One thing that became clear in the High Court is that initiating a change in the Constitution is not formally the job of the President. But if the President has strong support in the National Assembly — as is likely but not guaranteed — he (almost certainly he) could probably ensure his people introduce amendments he is keen on.
But what would any President be keen on? Having a prime minister and two deputies? Why would any president want that? Having the defeated presidential candidate as leader of the opposition? Why would any president want that? Why would a president-supporting National Assembly want that?
It is not entirely clear that MPs would want more constituencies – at least if it meant they would have to share the NG-CDF.
MPs can take the initiative to amend the Constitution. Maybe they would want to be eligible to be Cabinet secretaries. Maybe to create a prime minister and sidekicks from among their number.
If such an amendment was passed, the President would have no choice but to sign. But the amendment would pass Parliament only if at least two-thirds of each House voted for it twice. In the current Parliament, the National Assembly has never managed to raise two-thirds to defeat a presidential objection to a law they have passed.
A President might be happy for Parliament to pass an amendment to make it possible to appoint Ministers from Parliament – at least he would be able to buy some support. But not much because the Cabinet cannot have more than 22 Cabinet secretaries – not very many out of say 180 MPs, which would be a bare majority.
And would the President or Parliament, once elected, really want to increase the counties’ share of national revenue?
The courts have indicated that some changes cannot be made at all by the ordinary processes of a constitutional amendment. Like specifying which counties new constituencies would be in – because it takes away the job of the IEBC.
The same might be true of changing the system of government to something more like a parliamentary system (having a prime minister and ministers from Parliament).
If so, such changes would need a full-blown constitutional review process, with public participation, drafts, a referendum and so on. And some years, no doubt.
And the Constitution says that changes in the law that benefit MPs financially will not be effective until after the next election.

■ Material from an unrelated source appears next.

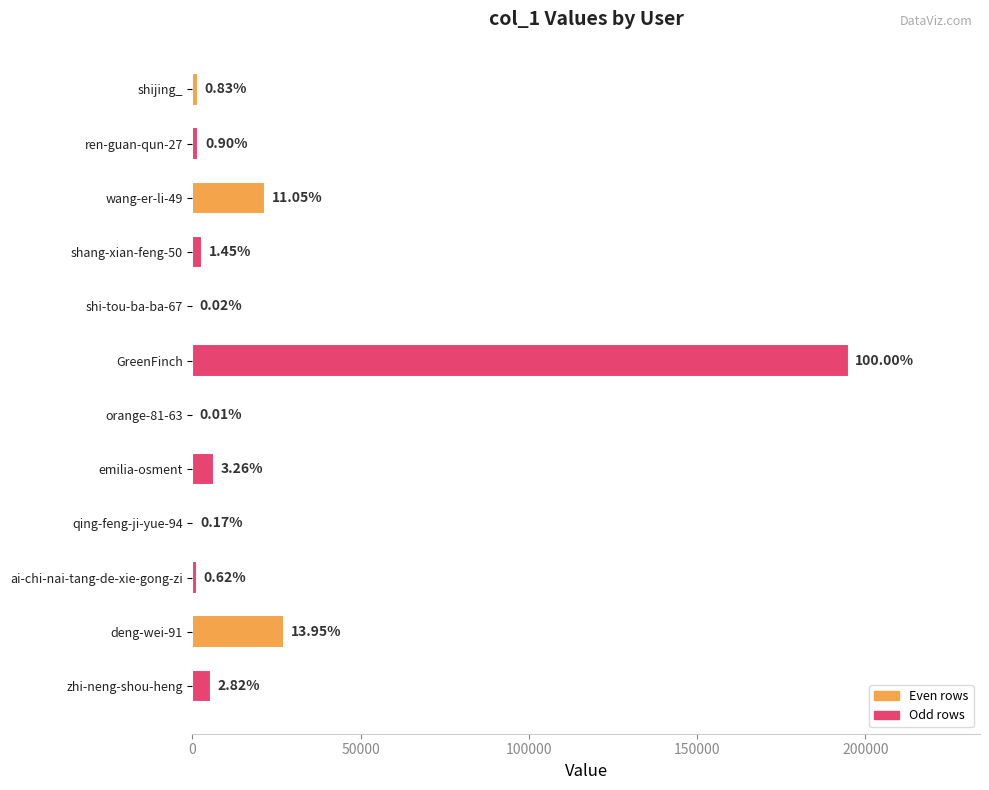

What is the maximum value shown in the chart?

195097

Why should this not apply to changing the Constitution so that some work – and earn – as ministers?
When a president is serving his first term, there is an expectation that he will be re-elected. No incumbent president has ever lost an election in Kenya. Sitting MPS do not want to antagonise him. It is no coincidence that the BBI came in Uhuru’s second term.
If – remarkably – major constitutional changes of the BBI sort were done in the aftermath of the 2022 election, bringing them into effect immediately would, as suggested here, be complicated.
The BBI assumed, as suggested earlier, a complete plan, including who was to stand for Parliament with a view to becoming PM or CS. Nor would it be possible to have an early election after the constitutional amendment.
Major constitutional change is most likely when incumbents are about to leave office. In 10 years’ time, maybe?